I am a writer. An indie author. So are a lot of people I know.
The ‘boycott Amazon, stick it to the man’ brigade have a point.
We live in a world where big corporations swallow small businesses chomping their way through towns and cities till all individuality is removed. When you arrive somewhere new it can feel like someone blindfolded you and said to the stores change places and then the blindfold is removed and you play some strange game of spot the difference.
Maybe one or more are missing or duplicated. Maybe there’s a pub or a church or a school or a theatre or cinema or a library or even shock horror a bingo hall or leisure centre or even more than one of those or which may or may not be being used for their original purpose. (My list is what came to mind so is unlikely to be exhaustive). You might even have landed where there’s a collection of these community spaces which were the mainstay of every town once upon a time.
In a twist of video killed the radio star the internet swallowed some of the stores the supermarkets or similar brands left standing.
Some stores only use the internet to display goods you have to actually go to the store to buy stuff. Can you imagine?
It could be argued that the ones with websites or store fronts on places like Etsy and dare I say it Amazon now have a reach they could only dream of in suburban or rural ghost towns.

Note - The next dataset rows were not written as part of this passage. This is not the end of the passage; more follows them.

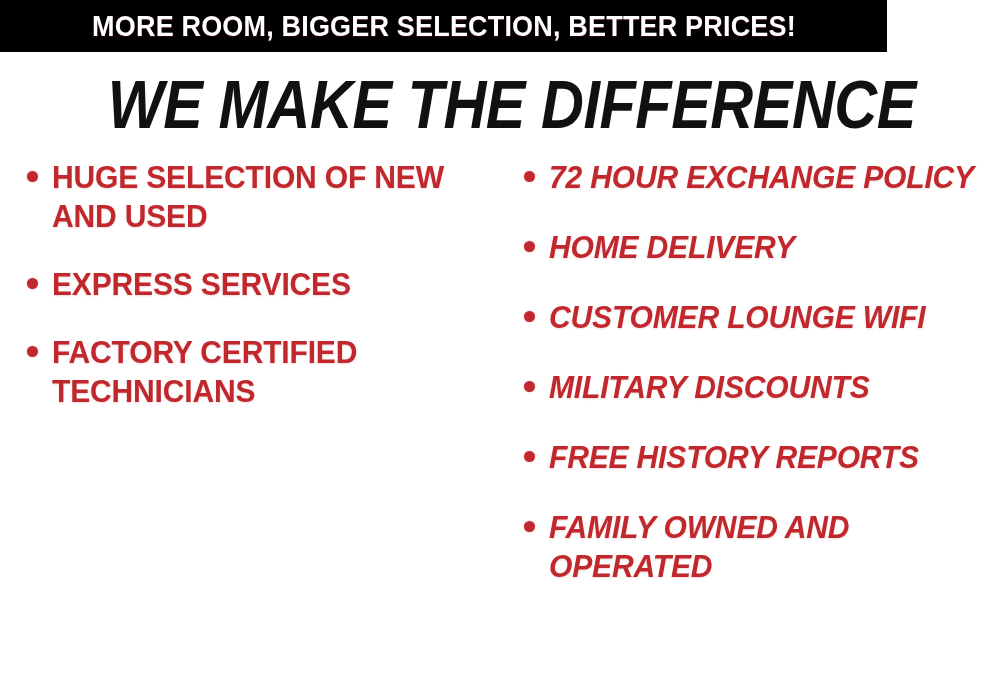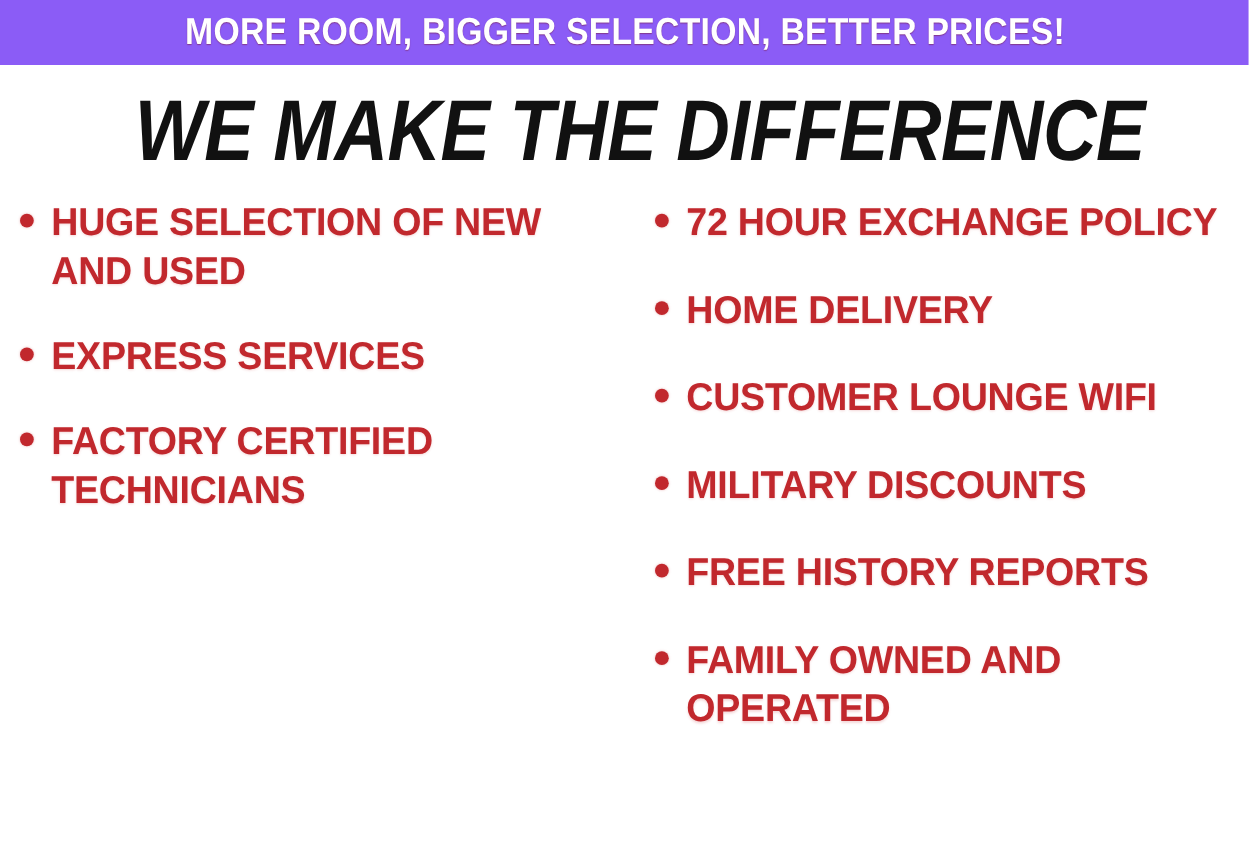--- a/index.html
+++ b/index.html
@@ -20,9 +20,9 @@
     position: absolute;
     left: 0;
     top: 0;
-    width: 999px;
+    width: 887px;
     height: 52px;
-    background: #8b5cf6;
+    background: #000000;
     display: flex;
     align-items: center;
     justify-content: center;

So it is with Indie Writers.
If this was a panto Amazon would be the big bad villain everyone boos but panto season has long since past and what is played out on stage is only part of the story.
I do understand we all need someone to blame and in this story they are lining up to see the judge (which is you, the customer) but here’s the stinger - boycotts hurt the innocent as well as, or sometimes more than, the guilty. If you as judge have allotted those roles.
Amazon is where most if not all of us sell our books, for some of us the only place we are able to do that. A website where we also get paid for page reads via a programme where you can read as much as you like for a monthly fee if we are willing to accept Amazon’s ebook exclusivity clause. (Kindle Unlimited).
Its also a place where small businesses sell their goods.
Can you see where I’m headed here?
Who suffers from this boycott? The big bad Amazon or the unknown author trying to make a bit of money by selling the words they have torn from their souls and laid out in book form?
The aforementioned small business is getting beat up too and what did they do? Use the tools at their disposal to give themselves the best chance of competing in crowded markets. If you were them wouldn’t you?
If I thought that people would run to Indie Bookstores and small independent retailers and spend their hard earned there (and if you do keep doing that) then I would applaud. But in reality as the scenario above illustrates those are few and far between. (I must be fair and say they still exist and I know of at least three that have opened in the past year or intend to open soon.)
I will never tell you what to do, that’s not my place. But I will ask you to fully consider who your actions affect when you boycott and what you are hoping to achieve.
Can I suggest you walk a mile in the shoes of an indie author or a small business owner please?
I know there’s hope and I hang onto that.
We are grateful for each bit of river that flows our way and isn’t swallowed by the sea.
We value each and everyone of you.
We like to think you value us too.
Very topical Lily. I’m on the fence about this for exactly the reasons you mention. I could ‘stick it to the man’ but I know too many authors who would suffer and it’s bad enough that they earn an absolute pittance for the amount of work they put into their craft.
Exactly right Lily. Well said. Life is not black and white.